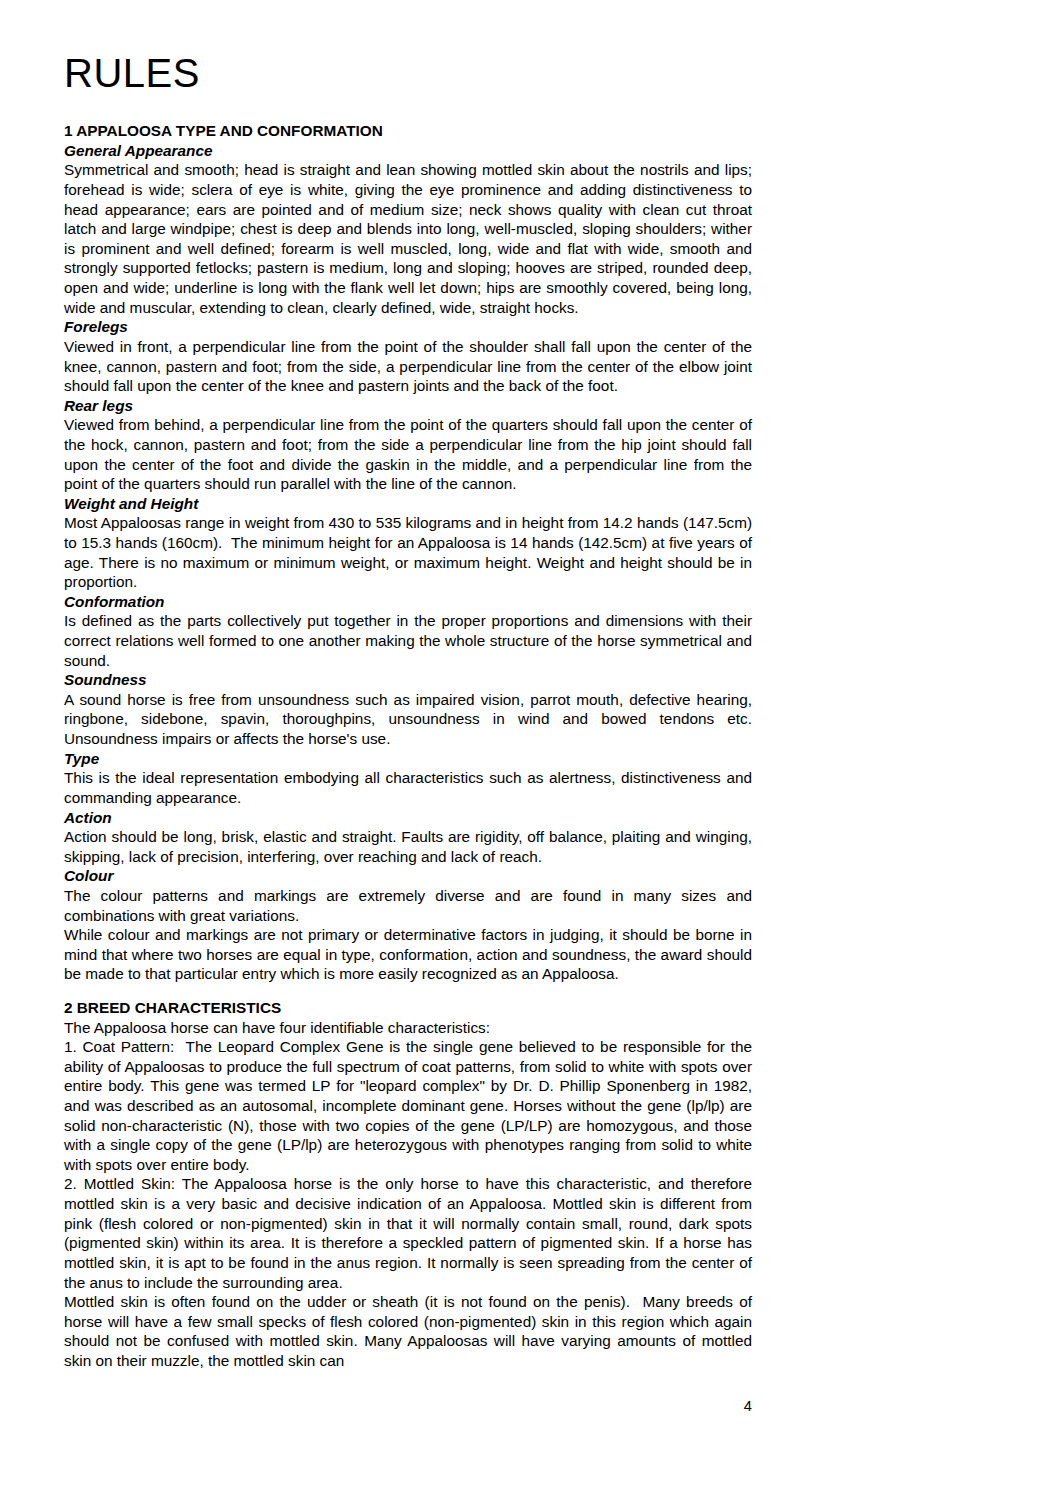RULES
1 APPALOOSA TYPE AND CONFORMATION
General Appearance
Symmetrical and smooth; head is straight and lean showing mottled skin about the nostrils and lips; forehead is wide; sclera of eye is white, giving the eye prominence and adding distinctiveness to head appearance; ears are pointed and of medium size; neck shows quality with clean cut throat latch and large windpipe; chest is deep and blends into long, well-muscled, sloping shoulders; wither is prominent and well defined; forearm is well muscled, long, wide and flat with wide, smooth and strongly supported fetlocks; pastern is medium, long and sloping; hooves are striped, rounded deep, open and wide; underline is long with the flank well let down; hips are smoothly covered, being long, wide and muscular, extending to clean, clearly defined, wide, straight hocks.
Forelegs
Viewed in front, a perpendicular line from the point of the shoulder shall fall upon the center of the knee, cannon, pastern and foot; from the side, a perpendicular line from the center of the elbow joint should fall upon the center of the knee and pastern joints and the back of the foot.
Rear legs
Viewed from behind, a perpendicular line from the point of the quarters should fall upon the center of the hock, cannon, pastern and foot; from the side a perpendicular line from the hip joint should fall upon the center of the foot and divide the gaskin in the middle, and a perpendicular line from the point of the quarters should run parallel with the line of the cannon.
Weight and Height
Most Appaloosas range in weight from 430 to 535 kilograms and in height from 14.2 hands (147.5cm) to 15.3 hands (160cm). The minimum height for an Appaloosa is 14 hands (142.5cm) at five years of age. There is no maximum or minimum weight, or maximum height. Weight and height should be in proportion.
Conformation
Is defined as the parts collectively put together in the proper proportions and dimensions with their correct relations well formed to one another making the whole structure of the horse symmetrical and sound.
Soundness
A sound horse is free from unsoundness such as impaired vision, parrot mouth, defective hearing, ringbone, sidebone, spavin, thoroughpins, unsoundness in wind and bowed tendons etc. Unsoundness impairs or affects the horse's use.
Type
This is the ideal representation embodying all characteristics such as alertness, distinctiveness and commanding appearance.
Action
Action should be long, brisk, elastic and straight. Faults are rigidity, off balance, plaiting and winging, skipping, lack of precision, interfering, over reaching and lack of reach.
Colour
The colour patterns and markings are extremely diverse and are found in many sizes and combinations with great variations.
While colour and markings are not primary or determinative factors in judging, it should be borne in mind that where two horses are equal in type, conformation, action and soundness, the award should be made to that particular entry which is more easily recognized as an Appaloosa.
2 BREED CHARACTERISTICS
The Appaloosa horse can have four identifiable characteristics:
1. Coat Pattern: The Leopard Complex Gene is the single gene believed to be responsible for the ability of Appaloosas to produce the full spectrum of coat patterns, from solid to white with spots over entire body. This gene was termed LP for "leopard complex" by Dr. D. Phillip Sponenberg in 1982, and was described as an autosomal, incomplete dominant gene. Horses without the gene (lp/lp) are solid non-characteristic (N), those with two copies of the gene (LP/LP) are homozygous, and those with a single copy of the gene (LP/lp) are heterozygous with phenotypes ranging from solid to white with spots over entire body.
2. Mottled Skin: The Appaloosa horse is the only horse to have this characteristic, and therefore mottled skin is a very basic and decisive indication of an Appaloosa. Mottled skin is different from pink (flesh colored or non-pigmented) skin in that it will normally contain small, round, dark spots (pigmented skin) within its area. It is therefore a speckled pattern of pigmented skin. If a horse has mottled skin, it is apt to be found in the anus region. It normally is seen spreading from the center of the anus to include the surrounding area.
Mottled skin is often found on the udder or sheath (it is not found on the penis). Many breeds of horse will have a few small specks of flesh colored (non-pigmented) skin in this region which again should not be confused with mottled skin. Many Appaloosas will have varying amounts of mottled skin on their muzzle, the mottled skin can
4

- _EXERCISE BRIEF_: Reproduce each entry precisely; the pictures stay out.

- _TASK ANSWER_:
RULES
1 APPALOOSA TYPE AND CONFORMATION
General Appearance
Symmetrical and smooth; head is straight and lean showing mottled skin about the nostrils and lips; forehead is wide; sclera of eye is white, giving the eye prominence and adding distinctiveness to head appearance; ears are pointed and of medium size; neck shows quality with clean cut throat latch and large windpipe; chest is deep and blends into long, well-muscled, sloping shoulders; wither is prominent and well defined; forearm is well muscled, long, wide and flat with wide, smooth and strongly supported fetlocks; pastern is medium, long and sloping; hooves are striped, rounded deep, open and wide; underline is long with the flank well let down; hips are smoothly covered, being long, wide and muscular, extending to clean, clearly defined, wide, straight hocks.
Forelegs
Viewed in front, a perpendicular line from the point of the shoulder shall fall upon the center of the knee, cannon, pastern and foot; from the side, a perpendicular line from the center of the elbow joint should fall upon the center of the knee and pastern joints and the back of the foot.
Rear legs
Viewed from behind, a perpendicular line from the point of the quarters should fall upon the center of the hock, cannon, pastern and foot; from the side a perpendicular line from the hip joint should fall upon the center of the foot and divide the gaskin in the middle, and a perpendicular line from the point of the quarters should run parallel with the line of the cannon.
Weight and Height
Most Appaloosas range in weight from 430 to 535 kilograms and in height from 14.2 hands (147.5cm) to 15.3 hands (160cm). The minimum height for an Appaloosa is 14 hands (142.5cm) at five years of age. There is no maximum or minimum weight, or maximum height. Weight and height should be in proportion.
Conformation
Is defined as the parts collectively put together in the proper proportions and dimensions with their correct relations well formed to one another making the whole structure of the horse symmetrical and sound.
Soundness
A sound horse is free from unsoundness such as impaired vision, parrot mouth, defective hearing, ringbone, sidebone, spavin, thoroughpins, unsoundness in wind and bowed tendons etc. Unsoundness impairs or affects the horse's use.
Type
This is the ideal representation embodying all characteristics such as alertness, distinctiveness and commanding appearance.
Action
Action should be long, brisk, elastic and straight. Faults are rigidity, off balance, plaiting and winging, skipping, lack of precision, interfering, over reaching and lack of reach.
Colour
The colour patterns and markings are extremely diverse and are found in many sizes and combinations with great variations.
While colour and markings are not primary or determinative factors in judging, it should be borne in mind that where two horses are equal in type, conformation, action and soundness, the award should be made to that particular entry which is more easily recognized as an Appaloosa.
2 BREED CHARACTERISTICS
The Appaloosa horse can have four identifiable characteristics:
1. Coat Pattern: The Leopard Complex Gene is the single gene believed to be responsible for the ability of Appaloosas to produce the full spectrum of coat patterns, from solid to white with spots over entire body. This gene was termed LP for "leopard complex" by Dr. D. Phillip Sponenberg in 1982, and was described as an autosomal, incomplete dominant gene. Horses without the gene (lp/lp) are solid non-characteristic (N), those with two copies of the gene (LP/LP) are homozygous, and those with a single copy of the gene (LP/lp) are heterozygous with phenotypes ranging from solid to white with spots over entire body.
2. Mottled Skin: The Appaloosa horse is the only horse to have this characteristic, and therefore mottled skin is a very basic and decisive indication of an Appaloosa. Mottled skin is different from pink (flesh colored or non-pigmented) skin in that it will normally contain small, round, dark spots (pigmented skin) within its area. It is therefore a speckled pattern of pigmented skin. If a horse has mottled skin, it is apt to be found in the anus region. It normally is seen spreading from the center of the anus to include the surrounding area.
Mottled skin is often found on the udder or sheath (it is not found on the penis). Many breeds of horse will have a few small specks of flesh colored (non-pigmented) skin in this region which again should not be confused with mottled skin. Many Appaloosas will have varying amounts of mottled skin on their muzzle, the mottled skin can
4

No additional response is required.